Now THAT’S what I call a big project. WikiCity announced last month the launch of, well, WikiCity, which plans to have 22,000 Wikis to cover 22,000 cities, towns, and villages in the US. It’s available at http://www.WikiCity.com.
From the front page you can browse for cities or just dive in a search. 22,000’s an awful lot to browse but at least that way you can see how many Springfields there are. I decided to take a look at Kennebunk, Maine.
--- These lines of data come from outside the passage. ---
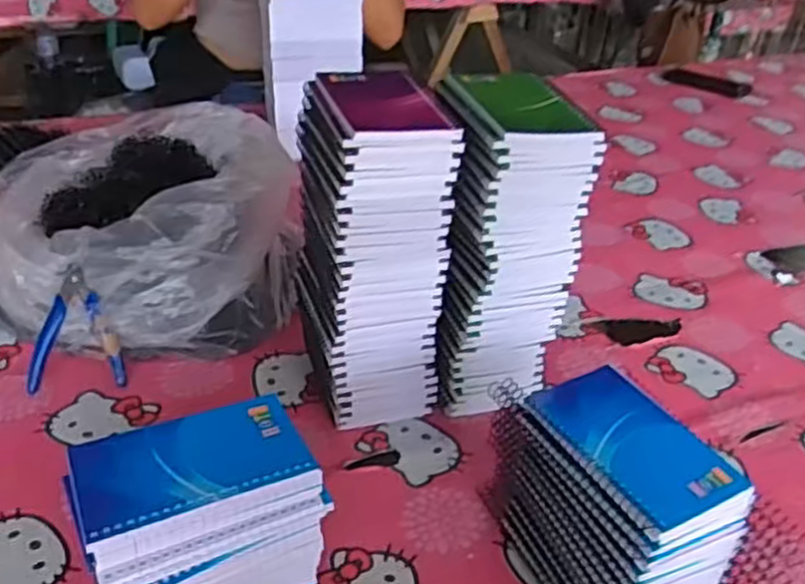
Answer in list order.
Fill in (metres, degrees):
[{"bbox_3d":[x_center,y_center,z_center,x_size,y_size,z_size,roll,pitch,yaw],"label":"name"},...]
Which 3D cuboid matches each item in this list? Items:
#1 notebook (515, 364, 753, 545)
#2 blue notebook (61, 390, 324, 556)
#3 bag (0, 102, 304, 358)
[{"bbox_3d":[0.151,0.100,0.507,0.089,0.012,0.130,-15,38,-27],"label":"notebook"},{"bbox_3d":[-0.125,0.099,0.460,0.130,0.015,0.085,-13,37,-24],"label":"blue notebook"},{"bbox_3d":[-0.278,-0.084,0.823,0.290,0.156,0.328,-4,34,-12],"label":"bag"}]

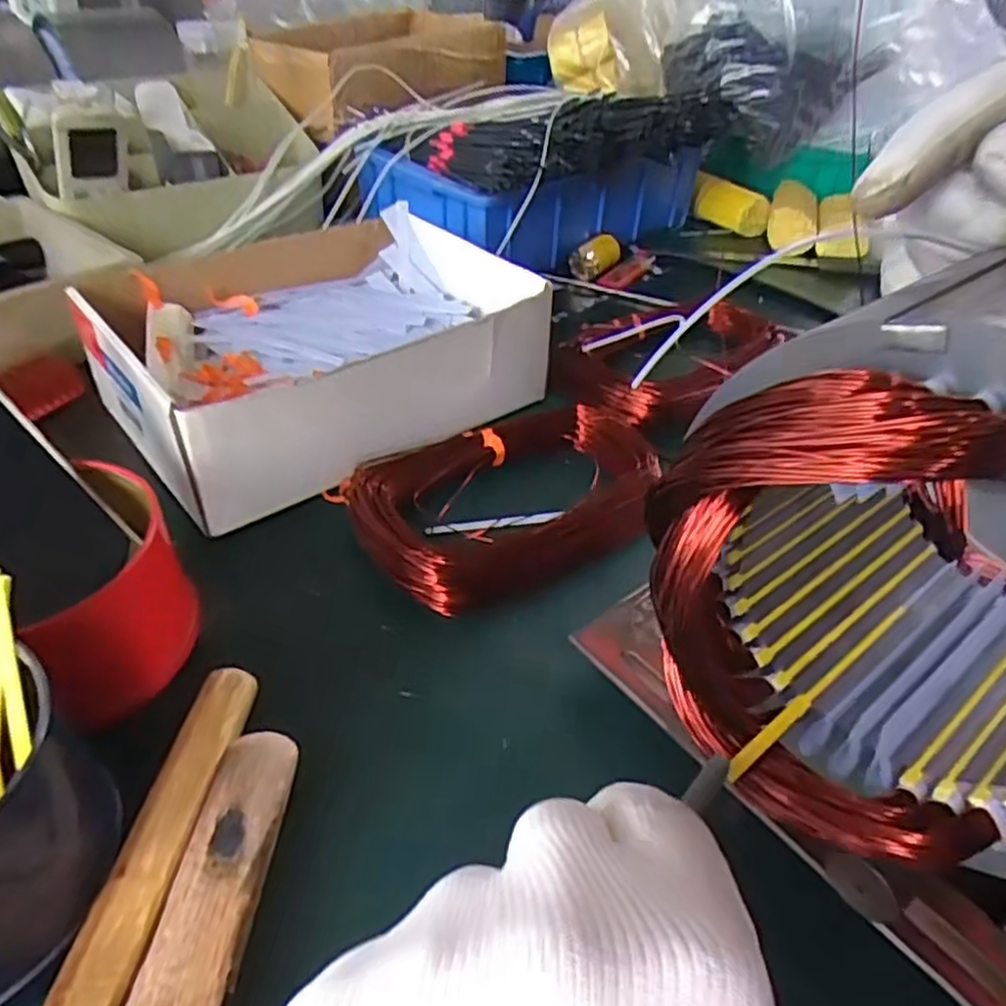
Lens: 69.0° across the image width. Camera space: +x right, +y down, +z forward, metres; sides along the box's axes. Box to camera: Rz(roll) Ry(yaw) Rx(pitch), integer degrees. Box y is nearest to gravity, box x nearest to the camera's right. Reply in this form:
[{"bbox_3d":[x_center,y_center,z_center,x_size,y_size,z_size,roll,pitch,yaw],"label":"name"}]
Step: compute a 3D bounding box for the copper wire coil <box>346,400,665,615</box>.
[{"bbox_3d":[0.009,-0.003,0.400,0.178,0.029,0.126,-15,44,-21],"label":"copper wire coil"}]

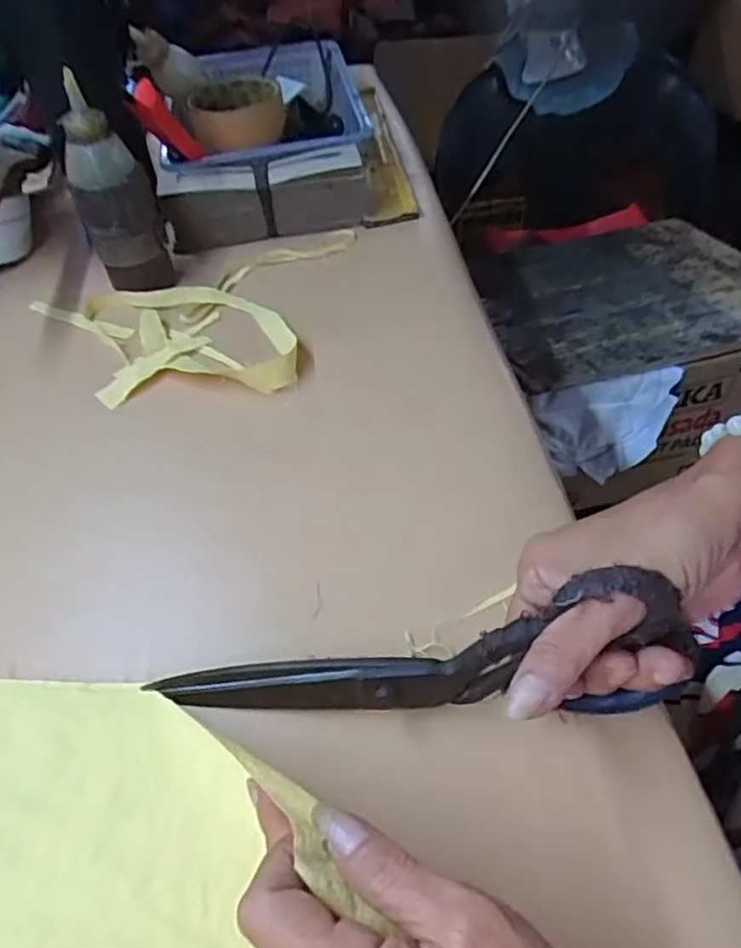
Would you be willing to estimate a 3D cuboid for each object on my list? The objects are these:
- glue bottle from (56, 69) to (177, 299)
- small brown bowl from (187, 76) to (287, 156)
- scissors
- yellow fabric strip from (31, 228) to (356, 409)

Now, the problem with sites like this is that they look woefully unpopulated until they attract enough attention for some community building. WikiCity has pre-populated each city’s page with standard information like weather, local news, and maps, but with also more unusual information like Twitter feeds and data from Wikipedia. The Twitter feeds appear to be keyword based, which doesn’t always work (ala Fate, Texas) so I’m surprised that WikiCity didn’t try a location-based Twitter search instead, like near:04043 within:15mi, to pull local tweets. (You don’t have add keywords to location-based searches in Twitter.)
Actually I’m also kind of surprised WikiCity didn’t do something similar for the news search, which appears to rely on Google News. Sure you can do a regular search for Kennebunk ME, but you’re going to get a lot of irrelevance. Why not location:me Kennebunk? Or, if you don’t want to be restricted to Maine news sources, intitle:kennebunk maine? Or use Topix?
ANYWAY, there’s plenty of prepopulating information here and that’s good. For the rest of it, WikiCity has built an information infrastructure for each city: sports, schools, politics, etc. There’s a food section here that has brief listings in it (mostly just contact information) but it’s not clear from the listings where the data came from.
It remains to be seen how many communities will choose to use WikiCity — it’s throwing an awfully big loop. But if just a little more were done to prepopulate the infrastructure — how are the calendars being populated? Can you get more business listings in there? — it could act on its own as a reference resource for communities, and perhaps bring attention and activity to itself that way.